Early on Lisbeth is told: “A client is asking the impossible. Are you interested?” She is, so the movie grinds on. And what, exactly, is she being hired to do? Hack into NSA computers, something that’s proved all too possible in real life. It does seem impossible for Lisbeth to smile, although she’s played by Claire Foy, recently of “First Man” and “The Crown,”or even to change the expression of dark anxiety that’s fixed on her face.

The stars were misaligned from the start for this frantic, turgid thriller. That’s no knock on Claire Foy, who might have surprised us if she’d had a different director working from a different script under a different set of studio imperatives that didn’t involve extracting blood from a very cold stone. The problem was the franchise having passed its expiration date without fresh ingredients to renew it. No Noomi Rapace, the actress who went her own way after establishing Lisbeth, in 2009, as the sensationally original heroine of three Swedish-language films adapted from Stieg Larsson’s Millennium Trilogy. No Rooney Mara, who played the role the following year in an English-language version of “The Girl With the Dragon Tattoo.” And no more source material from Larsson, who died in 2004.

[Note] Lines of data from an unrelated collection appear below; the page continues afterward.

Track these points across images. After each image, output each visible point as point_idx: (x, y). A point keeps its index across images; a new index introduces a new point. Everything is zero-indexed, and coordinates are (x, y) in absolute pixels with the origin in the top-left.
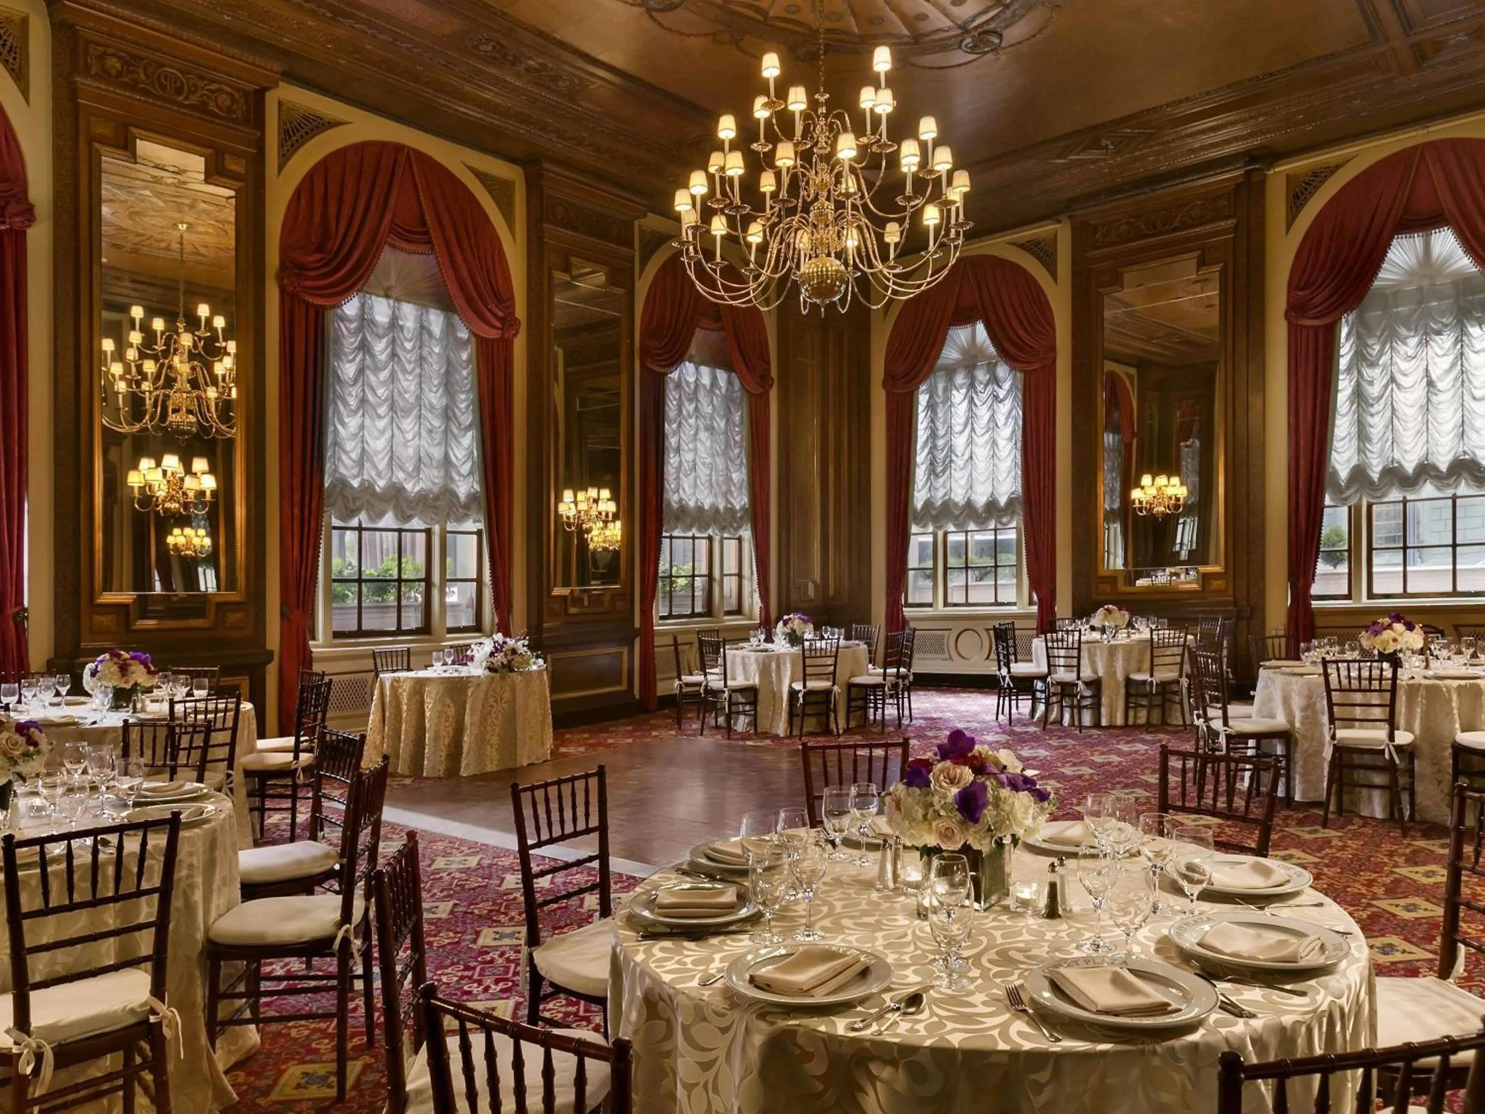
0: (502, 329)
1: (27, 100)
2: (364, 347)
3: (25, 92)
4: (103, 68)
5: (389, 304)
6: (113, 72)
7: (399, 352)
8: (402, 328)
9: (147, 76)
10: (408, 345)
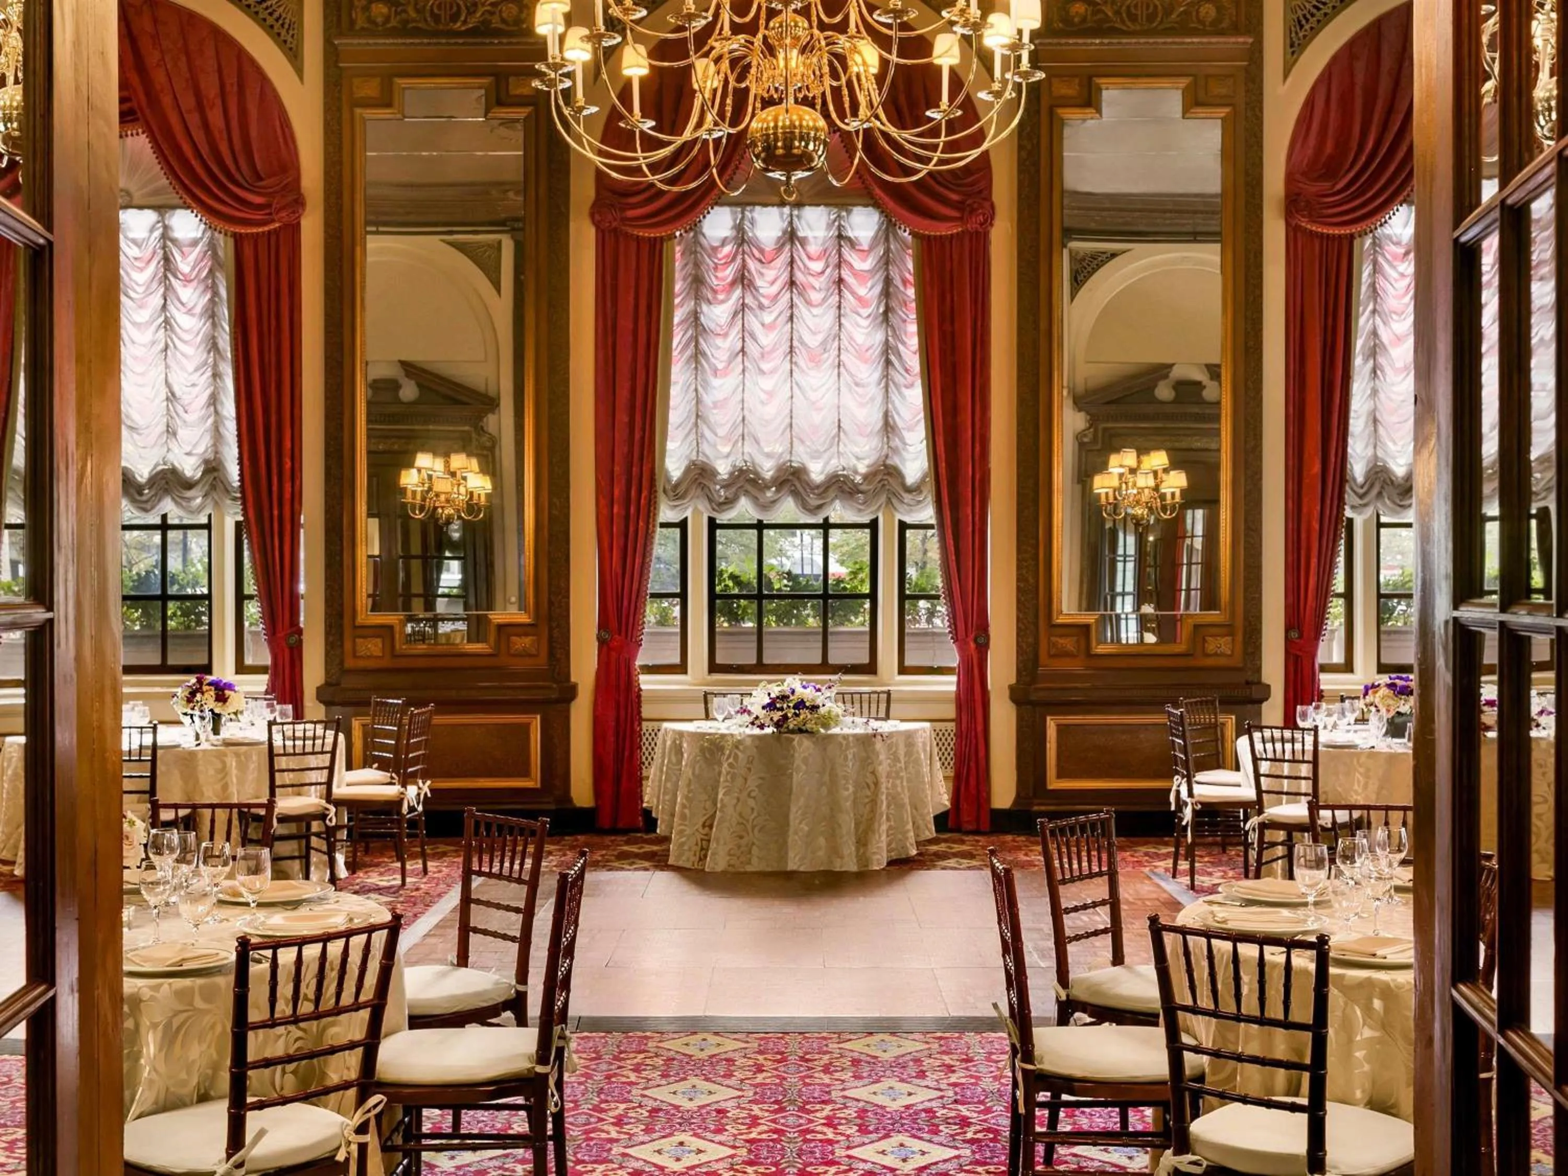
0: (961, 219)
1: (301, 78)
2: (743, 280)
3: (299, 71)
4: (371, 21)
5: (782, 215)
6: (380, 20)
7: (800, 277)
8: (803, 242)
9: (417, 11)
10: (817, 266)
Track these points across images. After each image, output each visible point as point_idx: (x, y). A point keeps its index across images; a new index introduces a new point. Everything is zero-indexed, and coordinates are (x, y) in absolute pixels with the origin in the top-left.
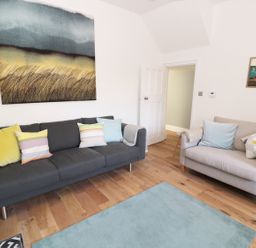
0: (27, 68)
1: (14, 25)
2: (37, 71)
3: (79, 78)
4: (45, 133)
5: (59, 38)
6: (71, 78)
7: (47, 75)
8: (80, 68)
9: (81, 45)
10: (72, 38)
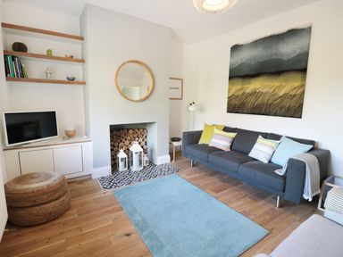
0: (242, 89)
1: (240, 62)
2: (247, 91)
3: (281, 94)
4: (233, 135)
5: (266, 61)
6: (273, 94)
7: (254, 93)
8: (284, 84)
9: (289, 60)
10: (280, 57)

In the new script, based on a novel by David Lagercrantz (who based his book on Larsson’s characters), and under the coarse- textured direction of Fede Alvarez, Lisbeth has been transformed from tortured Goth and vengeful hacker to a cross between James Bond, or Jane Bondage, and a ninja warrior. At various points in the narrative she is beaten, stabbed (we see the wound on her shoulder being stapled back together), not-quite-lethally injected, gassed and shrink-wrapped. Lisbeth is asked to save civilization—the program to be purloined from the NSA has the potential to end life on earth—but she can’t save the film because there’s nothing for her to do but fight and suffer, suffer and fight, and there’s no one else to hold our interest, let alone catch our fancy. Lisbeth’s sister, Camilla, is a villain of thudding banality; she’s played by Sylvia Hoeks, who’s a victim in her own right. The score was composed by Roque Baños; it’s the musical equivalent of assault and battery.